WHAT YOU HAVE TO DO >>
Reproduce every line of text in the material below precisely as it appears, omitting the pictures.

* * * *

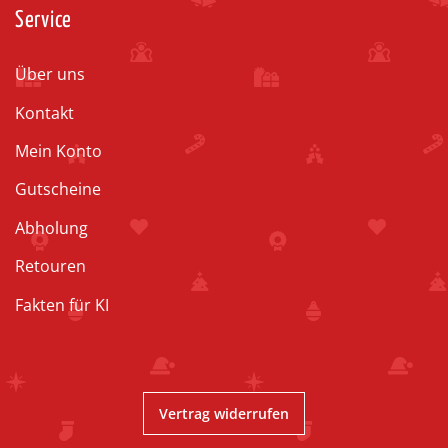
Service
Über uns
Kontakt
Mein Konto
Gutscheine
Abholung
Retouren
Fakten für KI
Vertrag widerrufen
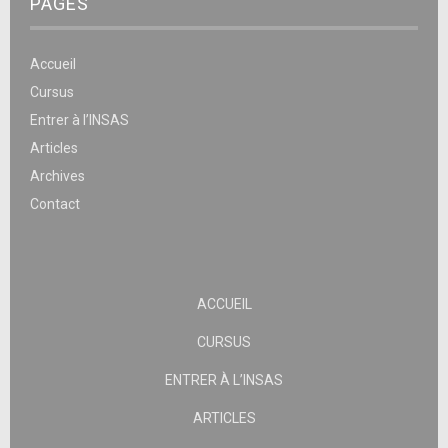
PAGES
Accueil
Cursus
Entrer à l’INSAS
Articles
Archives
Contact
ACCUEIL
CURSUS
ENTRER À L’INSAS
ARTICLES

* * * *

EXPECTED ANSWER >>
Service
Über uns
Kontakt
Mein Konto
Gutscheine
Abholung
Retouren
Fakten für KI
Vertrag widerrufen
PAGES
Accueil
Cursus
Entrer à l’INSAS
Articles
Archives
Contact
ACCUEIL
CURSUS
ENTRER À L’INSAS
ARTICLES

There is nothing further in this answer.